Omit the pictures and copy the entries exactly.

START PROVIDED RECORDS

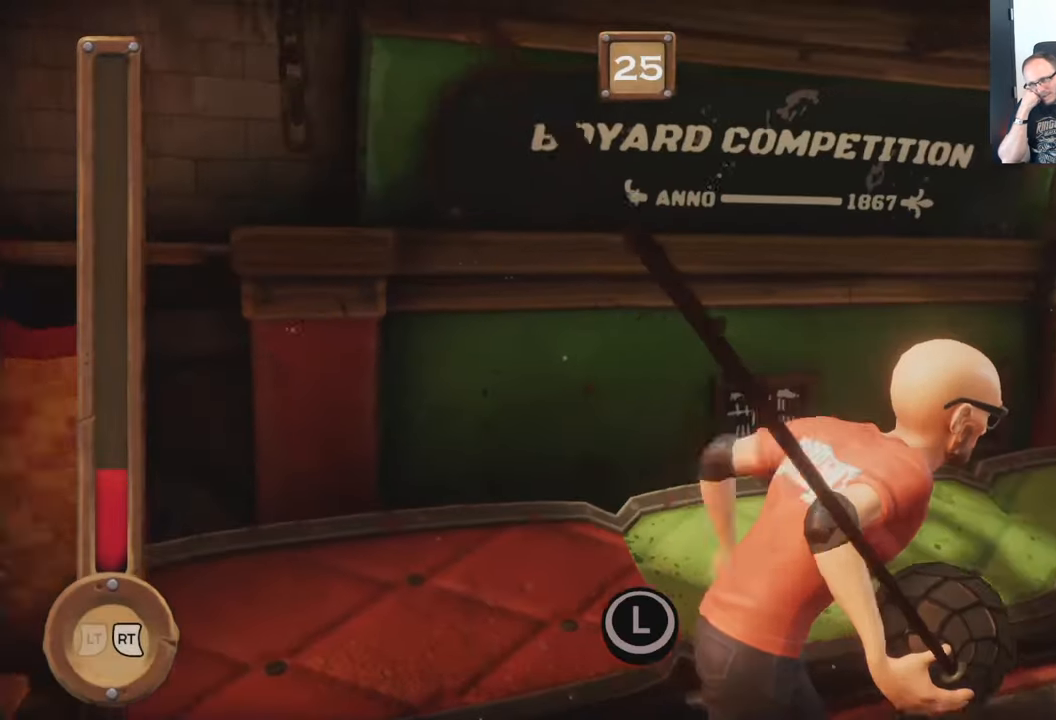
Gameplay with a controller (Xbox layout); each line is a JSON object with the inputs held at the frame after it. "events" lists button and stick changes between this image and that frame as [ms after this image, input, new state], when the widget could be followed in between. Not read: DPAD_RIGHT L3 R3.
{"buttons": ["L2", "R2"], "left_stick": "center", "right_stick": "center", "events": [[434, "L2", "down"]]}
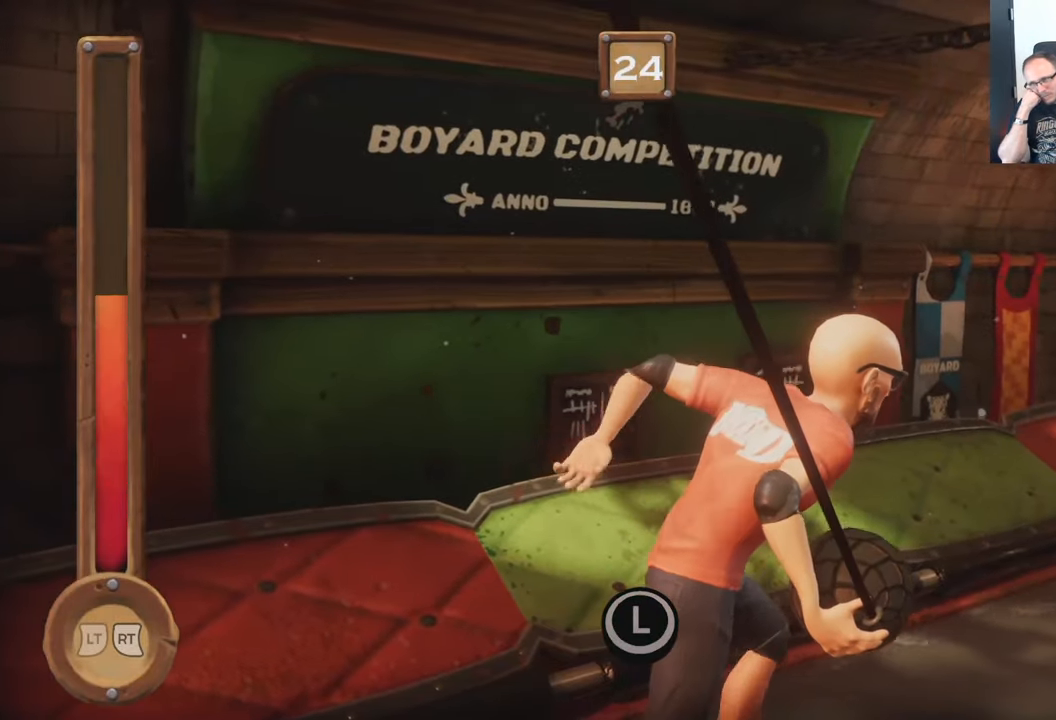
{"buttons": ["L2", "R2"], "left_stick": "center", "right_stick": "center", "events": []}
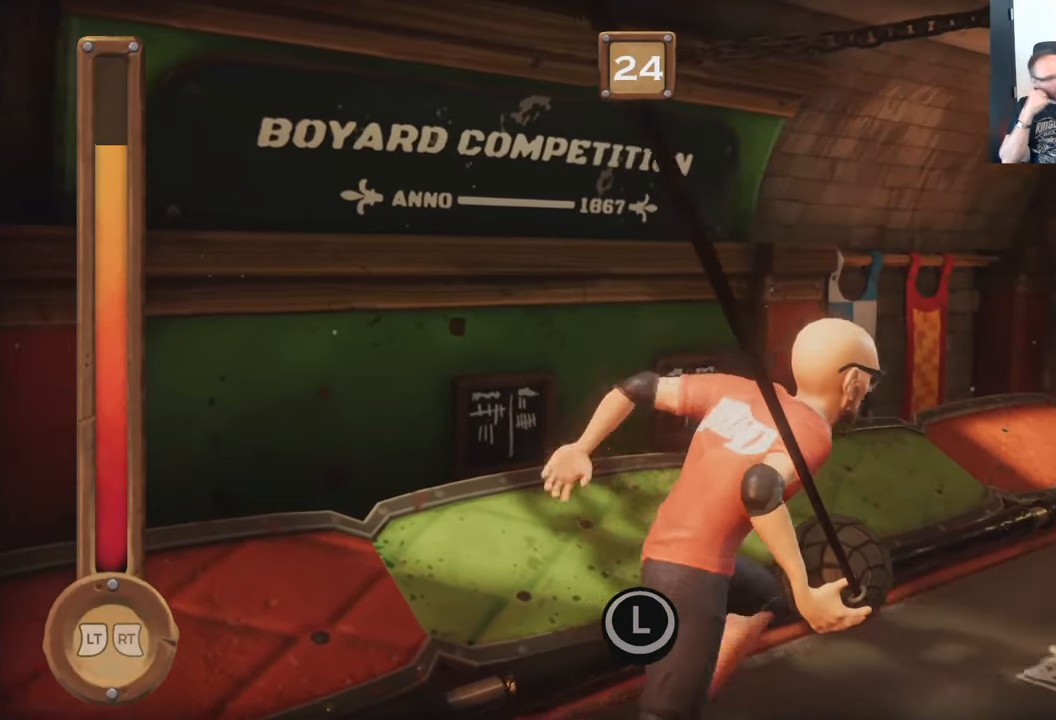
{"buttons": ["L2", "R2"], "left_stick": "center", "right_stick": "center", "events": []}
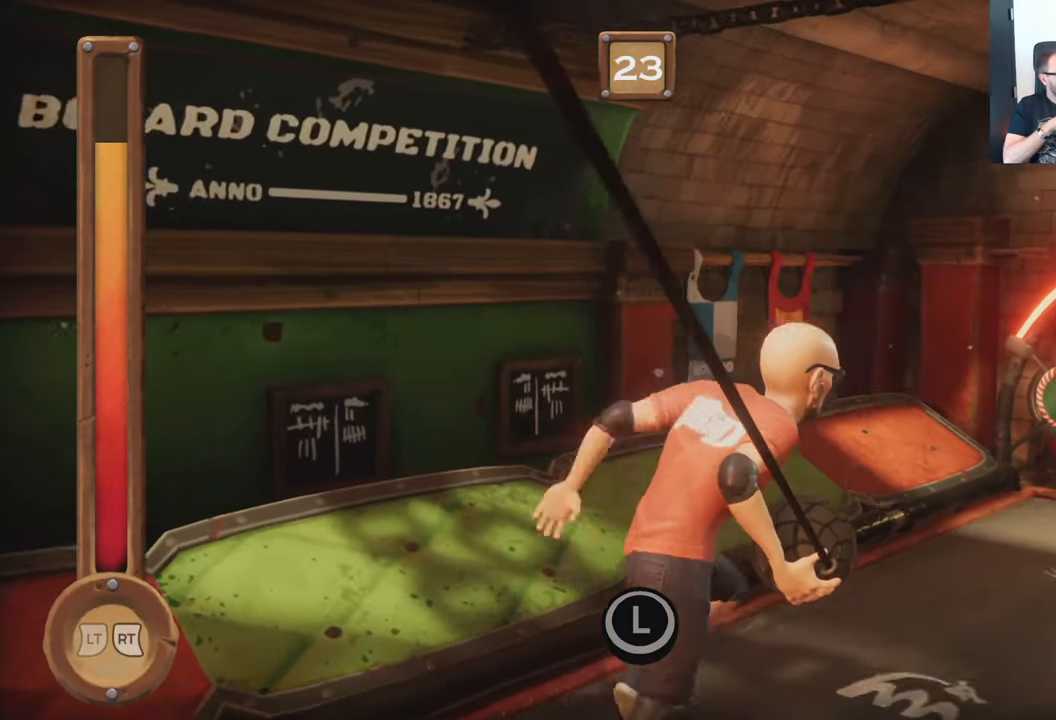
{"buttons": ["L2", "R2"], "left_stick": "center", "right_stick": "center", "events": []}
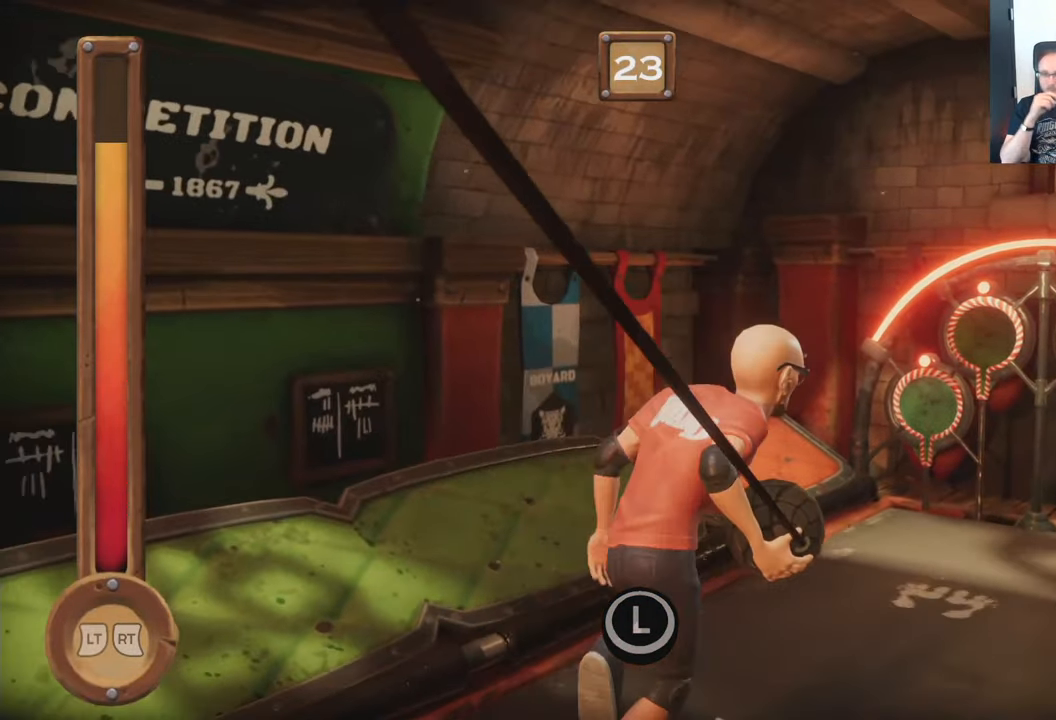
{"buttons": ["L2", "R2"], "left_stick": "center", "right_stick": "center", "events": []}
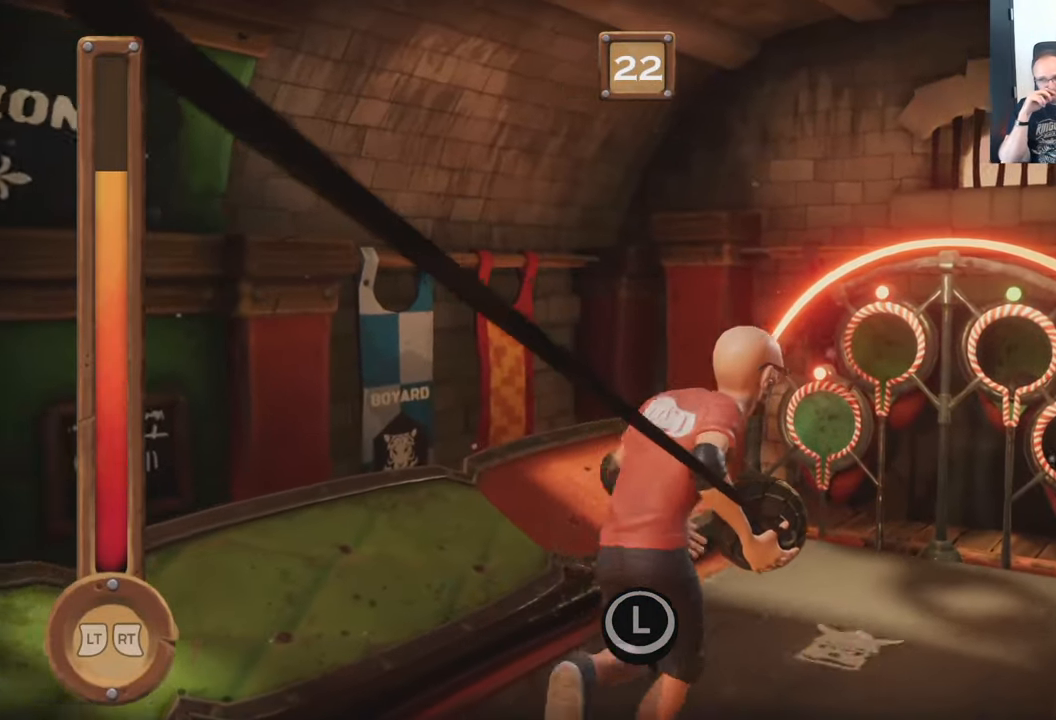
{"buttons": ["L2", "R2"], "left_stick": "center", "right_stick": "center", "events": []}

END PROVIDED RECORDS

REPLY:
Gameplay with a controller (Xbox layout); each line is a JSON object with the inputs held at the frame after it. "events" lists button and stick changes between this image and that frame as [ms after this image, input, new state], when the widget could be followed in between. Not read: DPAD_RIGHT L3 R3.
{"buttons": ["L2", "R2"], "left_stick": "center", "right_stick": "center", "events": [[434, "L2", "down"]]}
{"buttons": ["L2", "R2"], "left_stick": "center", "right_stick": "center", "events": []}
{"buttons": ["L2", "R2"], "left_stick": "center", "right_stick": "center", "events": []}
{"buttons": ["L2", "R2"], "left_stick": "center", "right_stick": "center", "events": []}
{"buttons": ["L2", "R2"], "left_stick": "center", "right_stick": "center", "events": []}
{"buttons": ["L2", "R2"], "left_stick": "center", "right_stick": "center", "events": []}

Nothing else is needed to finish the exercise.